- [Görev 1]: Seçilmiş bölümdeki şu cümleyi İngilizceye çevirin: "Fethullah Gülen Hocaefendi, sahip olmaktan çok etkili olmak, yapmaktan çok yaptırmak, yol yordam arayanlar ‘düşün peşime’ demek yerine doğru bildiği yönü göstermek türünde bir kanaat önderliği yapmıştır."
- [Görev 2]: Seçilmiş bölüme göre Prof. Dr. Doğru Ergil, Gülen'in önderliğini hangi özellikleri nedeniyle bir kanaat önderliği olarak görür? Bir ila üç cümleyle açıklayın.

- [Seçilmiş bölüm]:

--

Dr. Yüksel Çayıroğlu diyor ki: Hizmet Hareketi üzerine bir çalışma yapan Prof. Dr. Helen Rose Ebaugh, Fethullah Gülen’in insanları maddi hayır yapmaya teşvik etmenin dışında onun hareket içinde yer alan kuruluşların tamamının mâli idaresinden uzak durduğunu, okullar, üniversiteler, yardım dernekleri ve diğer kurumlarla devam etmekte olan herhangi bir bağının bulunmadığını ifade etmiş; fakat Hizmet gönüllülerinin yapmayı düşündükleri projeler veya Hizmetle ilgili daha başka meseleler konusunda ona fikir danıştıklarını ve onunla istişare ettiklerini ifade etmiştir.
Prof. Dr. Doğru Ergil’in konuya yaklaşımı ise şu şekildedir: Fethullah Gülen Hocaefendi, sahip olmaktan çok etkili olmak, yapmaktan çok yaptırmak, yol yordam arayanlar ‘düşün peşime’ demek yerine doğru bildiği yönü göstermek türünde bir kanaat önderliği yapmıştır. Önderlik bu demek; aklında ve gönlünde taşıdığı bir iyi gelecek vizyonu ve iyi davranış tarzı konularda insanları ikna etmek ve onları bu doğrultuda harekete geçirmek. Hocaefendi’nin bu konudaki özgün rolü; teşvik ettiği insanlara akıl, vicdan ve ahlâktan oluşan bir madde-mâna birliğini sunması ve bu dünyada çalışırken mânevî değerlerden sapmanın önemini benimsetmesi.”

--

- [Veri listesi]:
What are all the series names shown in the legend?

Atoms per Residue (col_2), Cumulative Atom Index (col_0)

--

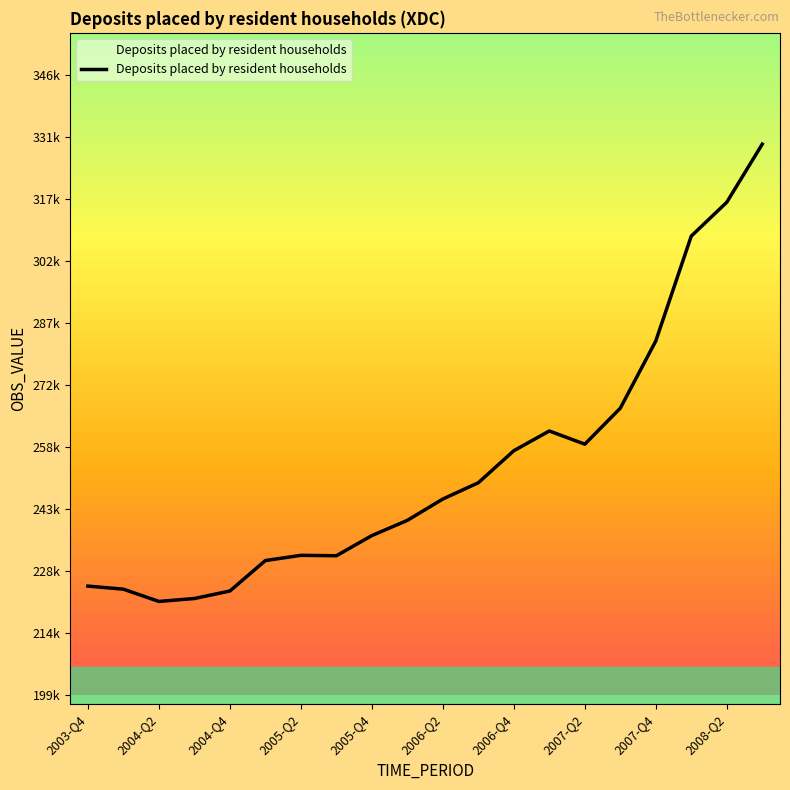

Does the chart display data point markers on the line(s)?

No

--

- [Görev yanıtı 1]: Fethullah Gülen Hocaefendi exercised a kind of opinion leadership: being influential rather than owning, having things done rather than doing them, and showing the direction he believed to be right instead of telling those seeking a way "follow me."

- [Görev yanıtı 2]: Ergil'e göre Gülen sahip olmaktan çok etkili olmayı, yapmaktan çok yaptırmayı ve yol arayanlara "düşün peşime" demek yerine doğru bildiği yönü göstermeyi benimsemiştir. Bu yüzden yaptığı önderlik bir kanaat önderliğidir. Ergil önderliği, insanları iyi bir gelecek vizyonu ve iyi davranış tarzı konusunda ikna edip bu doğrultuda harekete geçirmek olarak tanımlar.